Ich stand auf dem Bahnsteig in der Sonne. Dieser war deutlich wärmer als der in Zug. Auch die Sonnenstrahlen, die in meiner Beinbehaarung für einen Treibhauseffekt sorgten, empfand ich als angenehm. In solch einer Situation auf den ca. 15 Minuten auf den nächsten Zug nach Locarno warten kann man sicher gut aushalten. Dann aber kam das, womit ich überhaupt nicht gerechnet hatte: Bahnpolizei! Schockiert sahen die anderen Leute auf dem Bahnsteig, wie die beiden Bahnbullen, von denen einer deutsch konnte, mich kontrollierten. Der Interregio um 10 Uhr rollte ein und verschwand, ohne mich. Zehn Minuten später kam eine S-Bahn. Diese rollte ein, während die Polizeischergen mich ins Büro abführten (ohne Handschellen). Die Beamten durchwühlten meinen Rucksack, meine Brieftasche, mein Portemonnaie (wenn ich Anwalt gewesen wäre und einen Anwaltsausweis, dann hätten sie auch diesen gefunden). Auch den Schmierzettel, auf dem ich mir einige Zugverbindungen und Abfahrtszeiten von verschiedenen Schweizer Bahnhöfen notiert hatte (ich bin halt unmodern und besitze kein Handy, nicht einmal ein Fahrplanheft), bemerkten sie. Man fragte mich, was ich im Tessin zu suchen hätte (als ob man sich nicht frei in der Schweiz bewegen dürfe). Man fragte mich, warum ich keine Schuhe dabei hätte, ich gab gesundheitliche Gründe an. Ich mußte ein Formular ausfüllen, und zwar zweimal innerhalb von 20 Minuten. Wollten sie damit sehen, ob ich dieselben Angaben mache. Auch fand der eine Beamte heraus, daß ich schon mal in Bellinzona von der Bahnpolizei kontrolliert wurde. Das ist schon einige Zeit her, im Februar werden es 2 Jahre. Ich war also als "Wiederholungstäter" registriert. Dürfen solche Daten überhaupt so lange aufbewahrt werden? Ist die Tat nicht schon längst verjährt? Schließlich ist barfuß laufen nicht verboten, was sogar der eine Bahnbulle meinte. Als ich gefragt wurde, woher ich kam und Zofingen nannte, kam die Nachfrage: "Aus dem Krankenhaus? Oder wohnen Sie dort." Offensichtlich glaubten sie, ich wäre aus einem Krankenhaus ausgebrochen. Sie konnten es einfach nicht glauben, daß ich in Zofingen nur wohne und arbeite. Zur Abfahrt der S-Bahn nach Locarno um 10.40 Uhr brachten sie mich zum Bahnsteig. Erst in letzter Sekunde überreichten sie mir die Ausweispapiere, ungefähr nach dem Motto: Der Zug fährt jetzt ab, den sind wir los. Sollen sich doch andere an dem ärgern.
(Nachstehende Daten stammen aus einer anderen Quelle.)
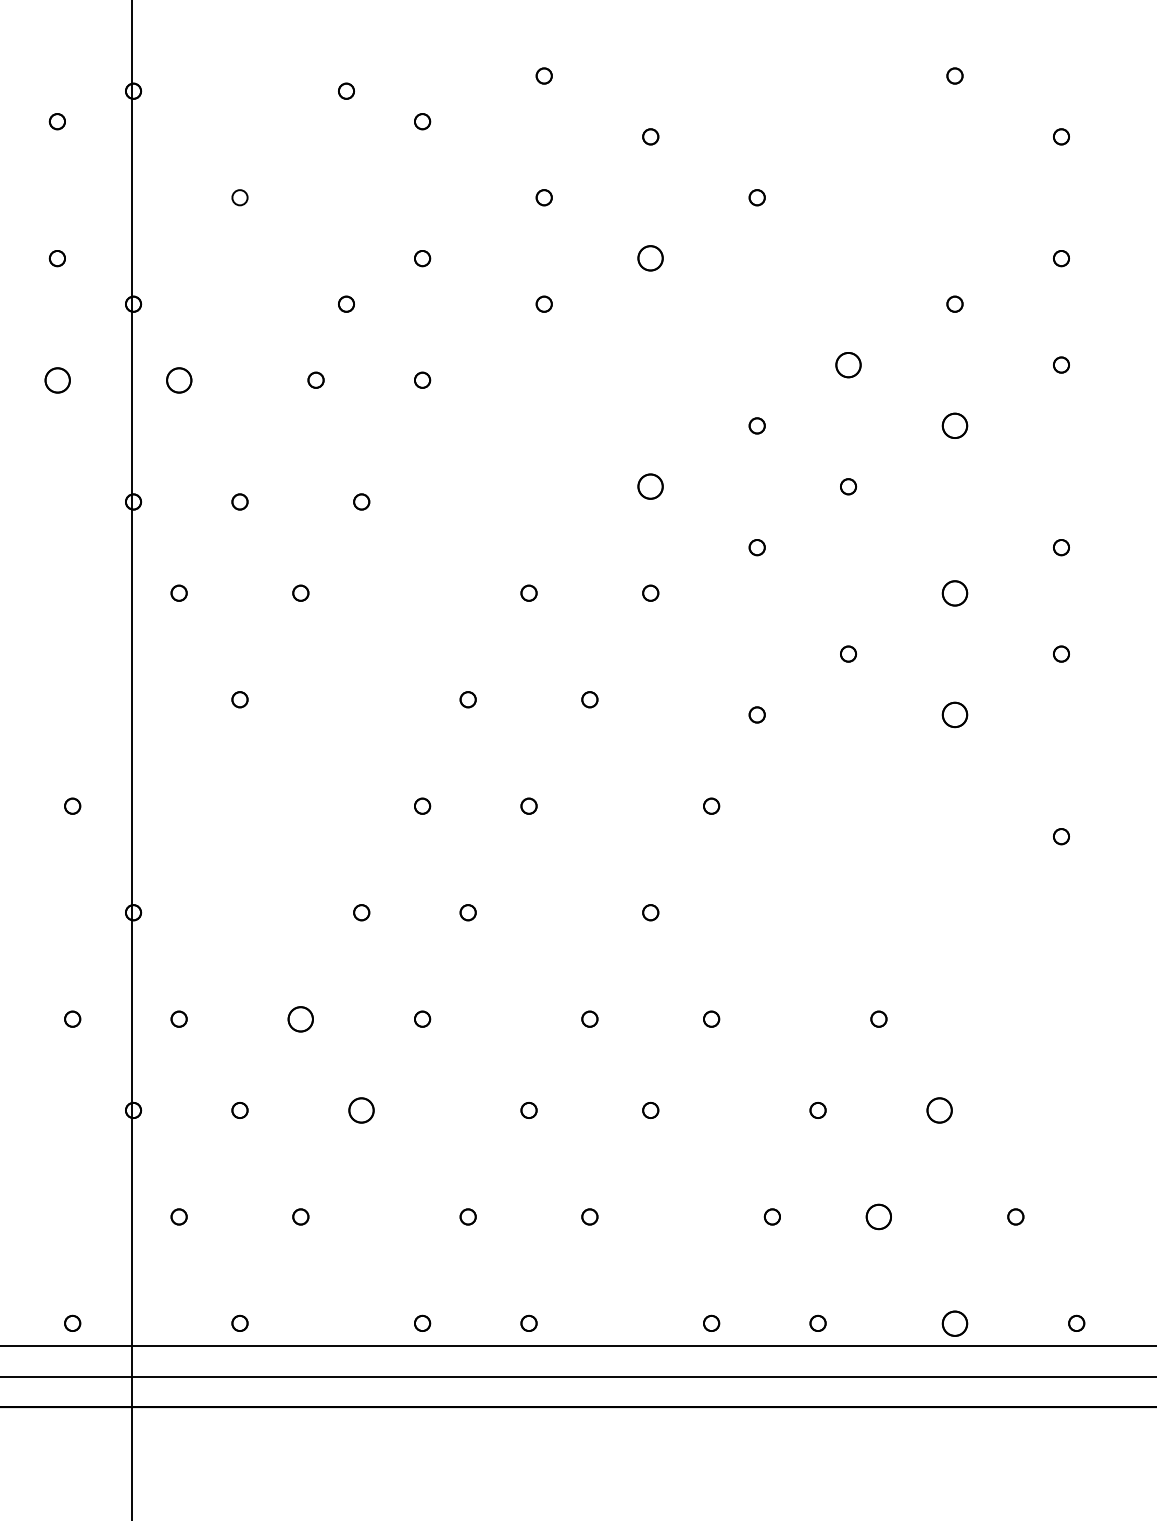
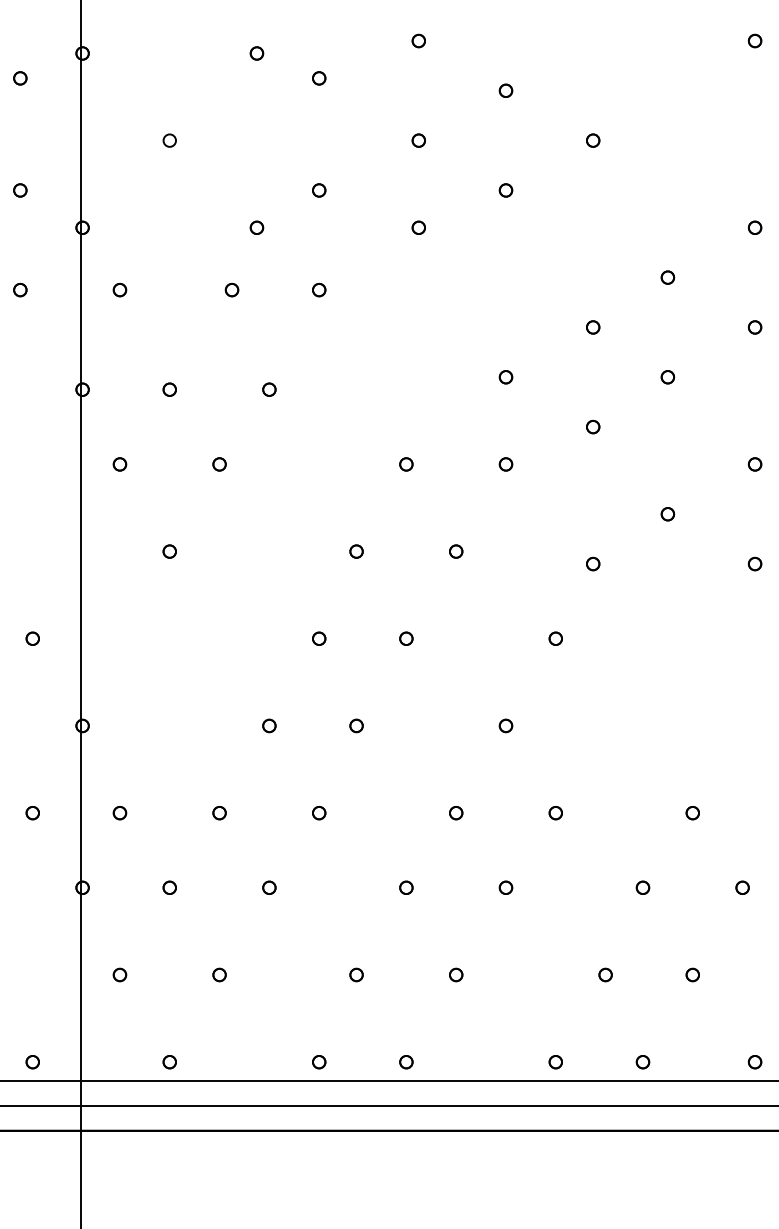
part: (650, 258) -> (505, 190), size x0.62
part: (848, 364) -> (667, 277), size x0.62
part: (56, 379) -> (19, 289), size x0.62
part: (178, 379) -> (119, 289), size x0.62
part: (954, 425) -> (754, 327), size x0.62
part: (650, 486) -> (505, 377), size x0.62
part: (954, 592) -> (754, 463), size x0.62
part: (954, 714) -> (754, 563), size x0.62
part: (300, 1018) -> (219, 812), size x0.62
part: (361, 1110) -> (269, 887), size x0.62
part: (939, 1110) -> (742, 887), size x0.62
part: (878, 1216) -> (692, 974), size x0.62
part: (954, 1322) -> (754, 1061), size x0.62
Ich hatte den Eindruck als ob diese Bahnpolizisten eher zu den dümmeren gehören, also denjenigen, die es nicht wert sind, daß man mit ihnen diskutiert. Es ist bloß eine Schande, daß derart unqualifizierte Menschen so viel Macht über andere haben. Sie besitzen die Unverfrorenheit, einen ehrlichen und anständigen Menschen, der keiner Fliege was zuleide tut und nichts verbotenes tut, auf so eine schäbige Weise die Zeit zu stehlen. Während der Fahrt nach Locarno überlegte ich mir, wie ich mich an den unfähigen Bahnpolizisten rächen konnte. Mein Entschluß war, mich bei den SBB über diese bellinzonesischen Bahnbeamten zu beschweren. (Ich tat es übrigens am letzten Montag, bisher noch keine Antwort).

Schöne Grüße

Michael aus Zofingen (Fortsetzung folgt)

Tageskarten zum Halbtax und Gemeinde-Tageskarten

Leo, Stammposter, Wednesday, 21.11.2007, 17:41 (vor 6213 Tagen) @ Michael aus Zofingen

Hallo Michael,

die Tageskarten benutze ich auch sehr oft; sie gelten auch auf teuren Strecken (z.B. Der MGB) und sogar im Glacier und Bernina-Expreß (mit Zuschlag!). Es gibt sie auch als Multitageskarte für 6 Tage zu CHF 280 JEDEN Tag von 0 h (statt Mo-Fr 9h) bis Betriebsschluß - am Benutzungstag 1 Feld entwerten. Das ist nur etwas mehr als der Aktionspreis. Nach Kauf gelten sie 3 Jahre. Am 9.12. Steigen die Preise wohl!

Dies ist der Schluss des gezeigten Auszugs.